There were a few people about towards the Padstow end of the trail, but it was still pretty quiet, and there was little difficulty most of the time in ensuring a two-metre separation as we passed. The harbour looked lovely on a perfect day for running, and it was a shame to depart without enjoying the town, but I felt that I was now an unwelcome outsider who should have stayed at home.
Monday evening of week 13 of the training plan saw the UK enter a yet more extreme “lockdown” with the population instructed to stay at home except for shopping for basic necessities as infrequently as possible, for medical needs, for travelling to and from work if it absolutely cannot be done from home, and for one form of exercise a day. Additionally, all non-essential retail stores are closed; all other indoor gathering places are closed; all hotels, hostels, B&Bs, campsites, caravan parks, etc. are closed; all weddings, baptisms and the like are banned; and there are to be no public gatherings of more than two people. Everyone is instructed to keep two metres away from others when away from home. The fear of the impact of the disease increases, as does the fear of the impact on the economy of the UK and the world of a prolonged shutdown – how many will die in years to come because we can’t afford the health care and social care that is paid for by a growing economy? How many people will die because their cancer treatment was cancelled or postponed? How many people will live in prolonged agony because other procedures were cancelled or postponed?
But as this is supposed to be a running blog, I shall indulge myself with trying to keep a running focus. Running is of trivial importance in the face of a national and global emergency, even if it contributes significantly to my personal physical and mental wellbeing. But the idea that I’m going to be able to run my marathon distance on 19 April now looks a lot less likely. Even if the measures in place by then are no more severe than currently (and who knows where we might end up?) then 4½ hours on Felixstowe promenade on a Sunday doesn’t seem to be a viable option (unless, perhaps, it’s raining heavily!).
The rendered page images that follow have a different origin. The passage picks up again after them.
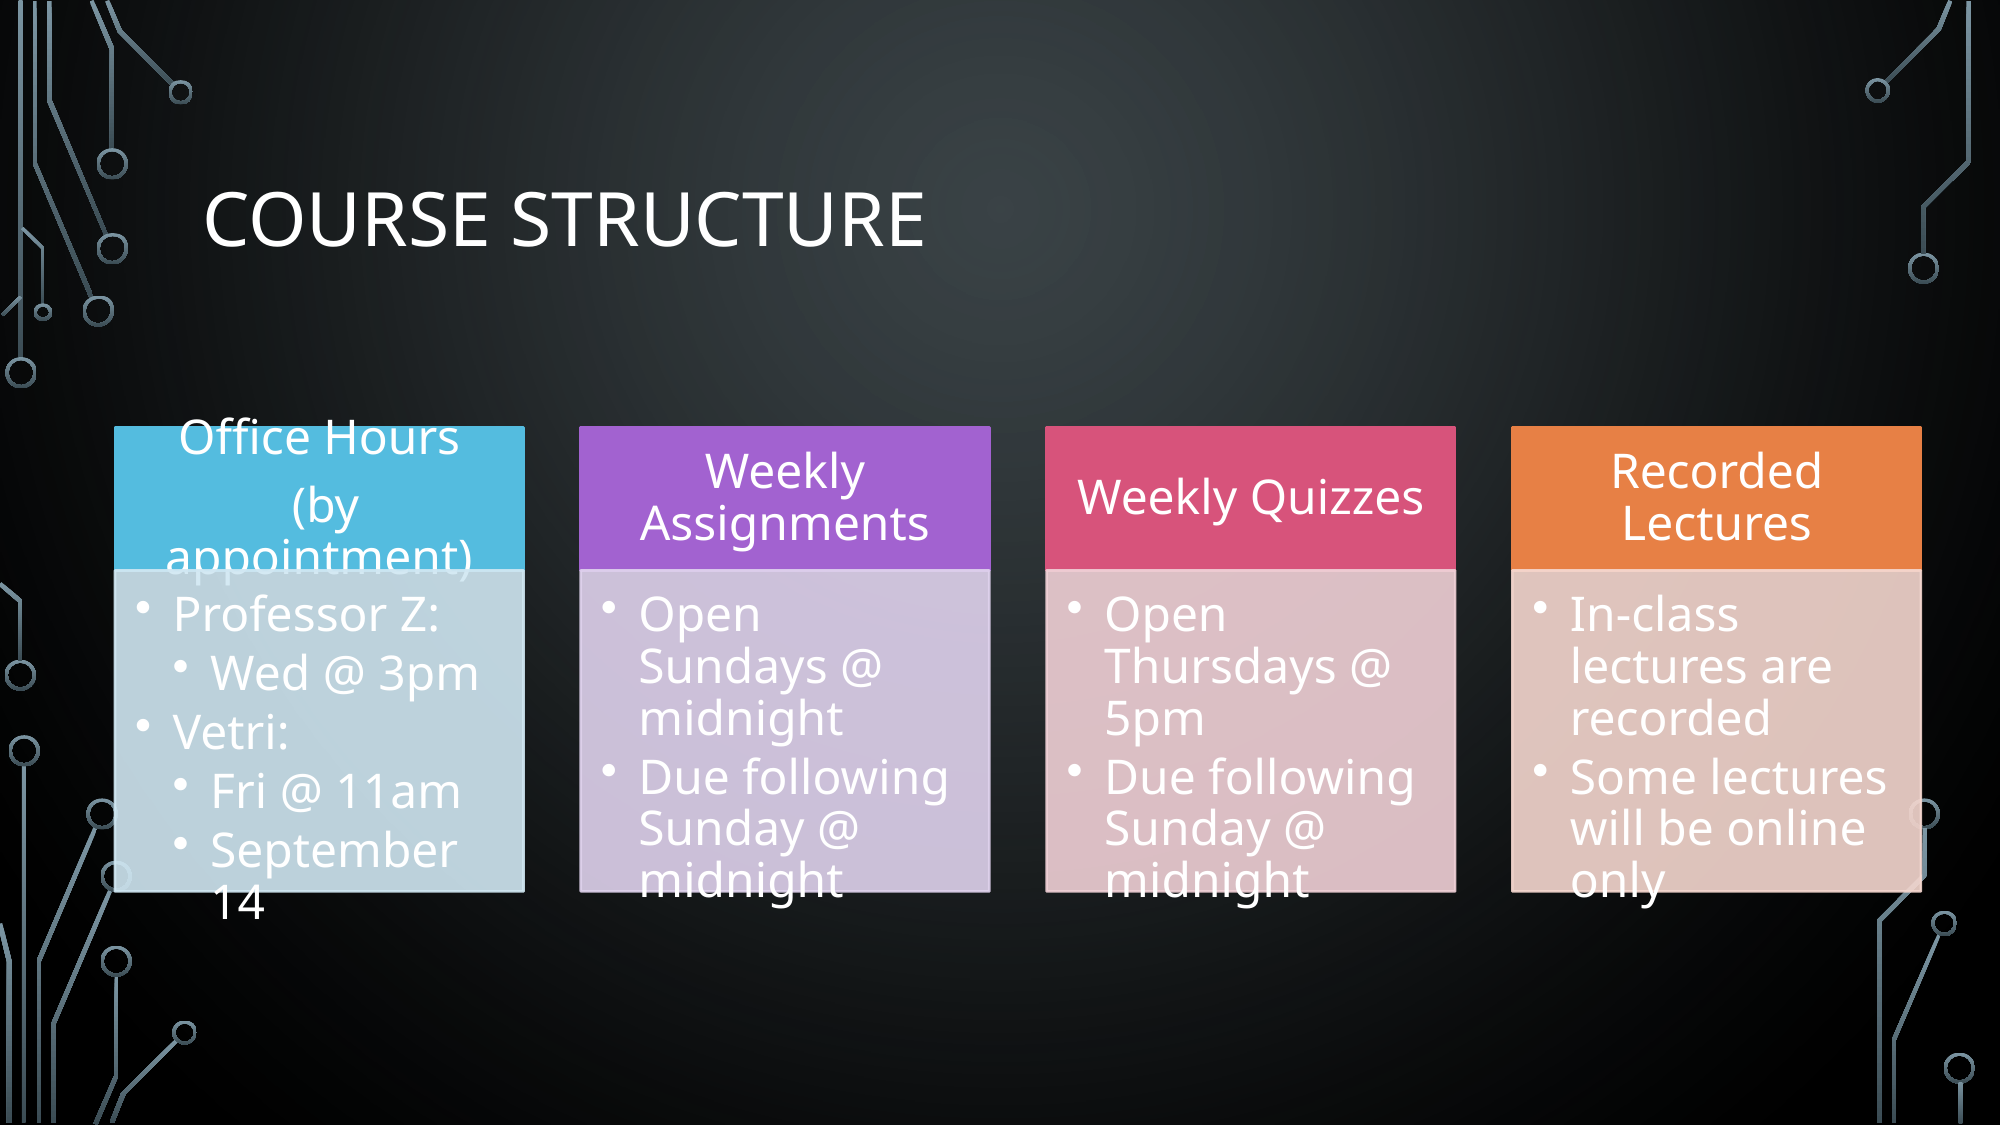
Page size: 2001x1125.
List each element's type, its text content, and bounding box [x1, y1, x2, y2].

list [113, 368, 1922, 951]
title Course Structure [187, 101, 1813, 344]
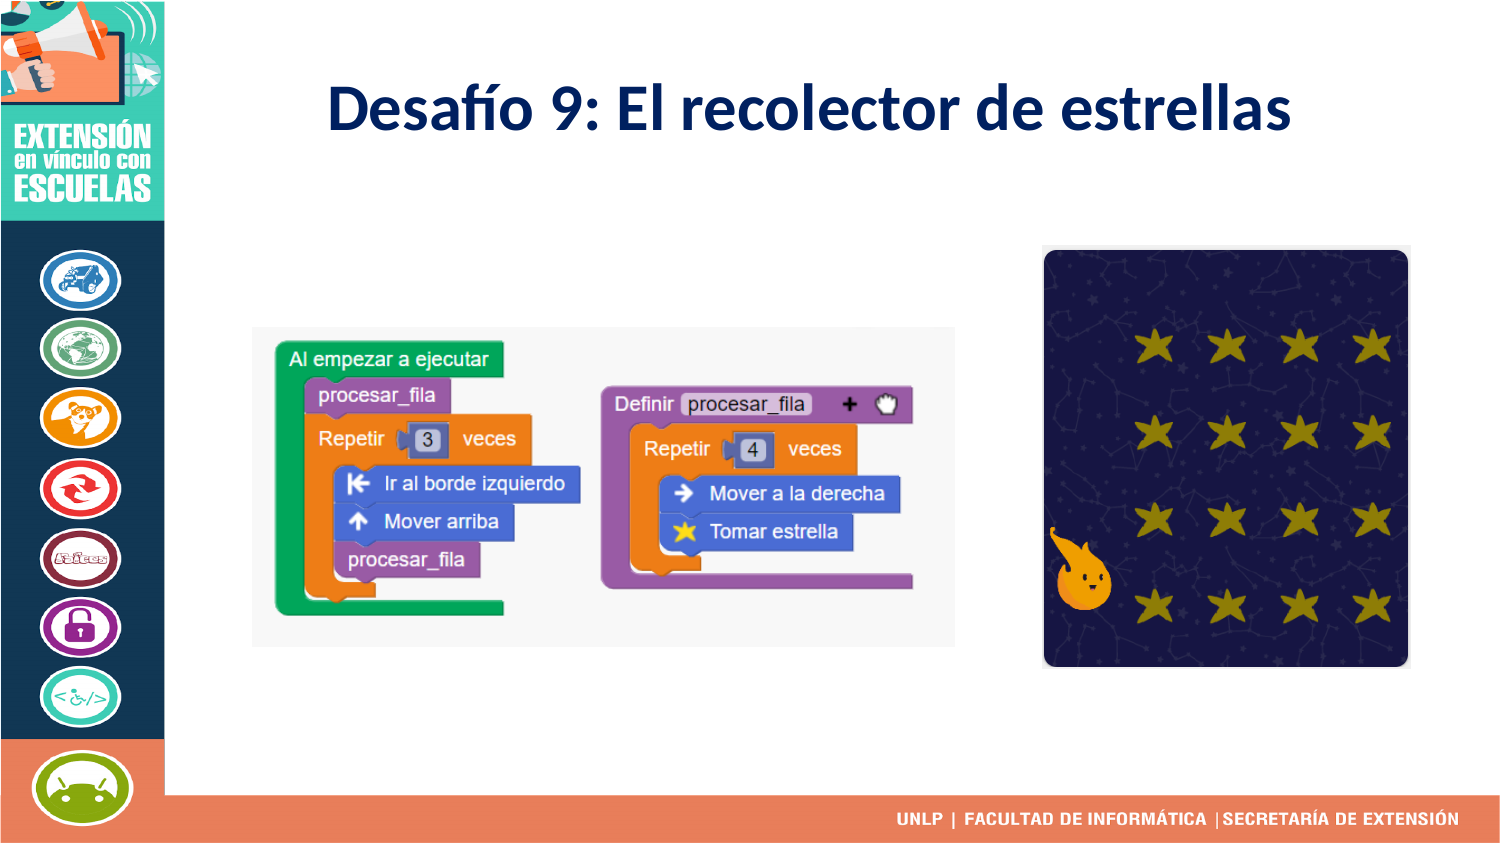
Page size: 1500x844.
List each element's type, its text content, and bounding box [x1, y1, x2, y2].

picture [0, 1, 1500, 843]
title Desafío 9: El recolector de estrellas [194, 33, 1425, 175]
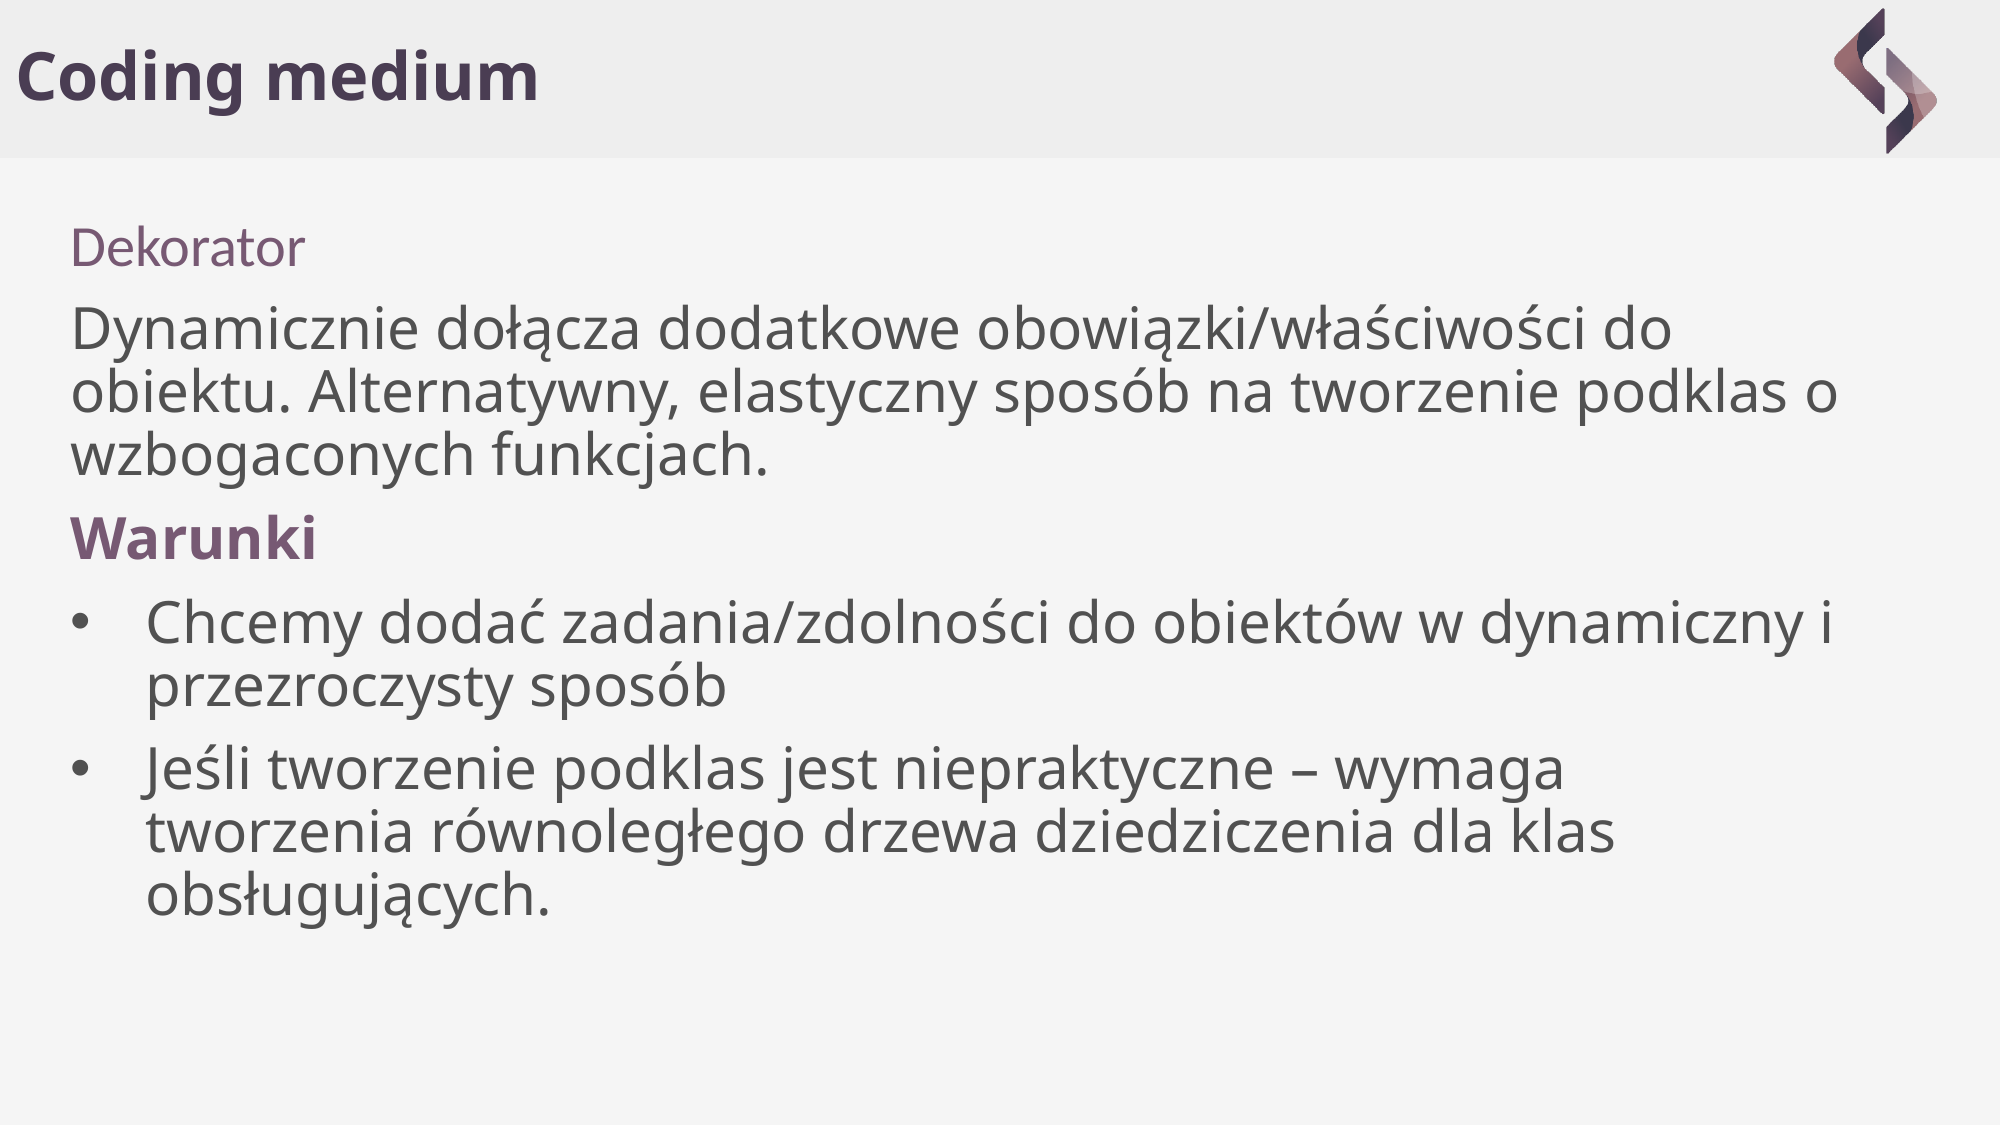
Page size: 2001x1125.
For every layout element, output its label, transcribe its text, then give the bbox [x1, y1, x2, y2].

title Coding medium [0, 0, 1788, 158]
list Dynamicznie dołącza dodatkowe obowiązki/właściwości do obiektu. Alternatywny, elastyczny sposób na tworzenie podklas o wzbogaconych funkcjach. Warunki Chcemy dodać zadania/zdolności do obiektów w dynamiczny i przezroczysty sposób Jeśli tworzenie podklas jest niepraktyczne – wymaga tworzenia równoległego drzewa dziedziczenia dla klas obsługujących. [55, 291, 1863, 1031]
picture [1787, 0, 2001, 166]
list Dekorator [55, 208, 1486, 291]
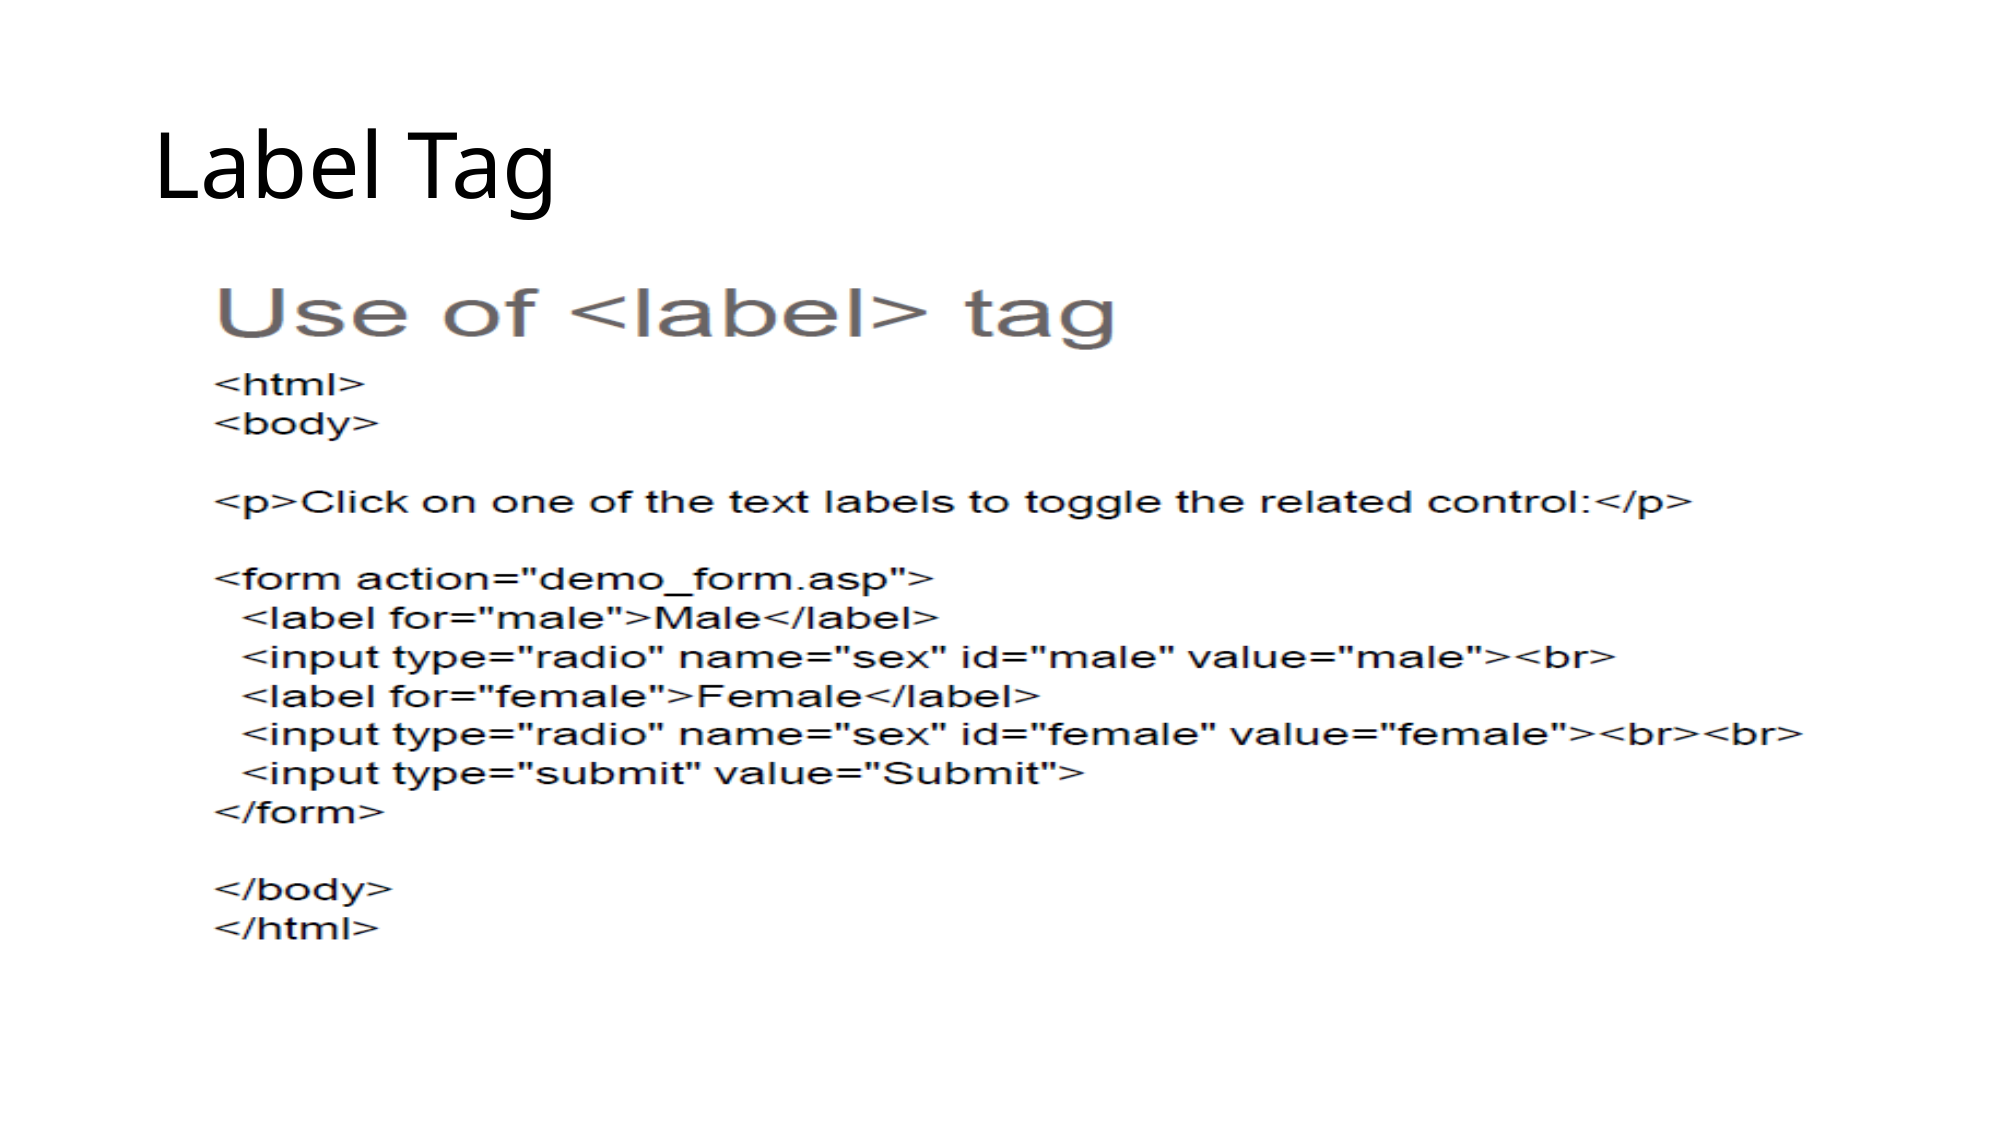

I’ve a couple of ideas that might be viable, with two mile loops or a two-mile out-and-back, away from likely pedestrian traffic – but even then they don’t really fulfil the “stay at home” instruction, even if they meet the underlying objective of minimising interaction with people from outside of the household – a trip to Tesco, which is permitted, is a far riskier endeavour in reality.
For the moment, while outside exercise is allowed (it’s now banned in several European countries and which now require you to carry official paperwork justifying your trip whenever you leave the house, or to request and receive permission every time to leave home, or are subject to random police inspections of households to check everyone is at home), I shall continue with the training plan, albeit with a bigger focus on times and locations that keep me away from other pedestrians. I’m not quite ready to fully defer the whole effort to 13 September, though I may have to make my peace with that soon. Let’s keep the dream alive, for a little while at least, and keep on running.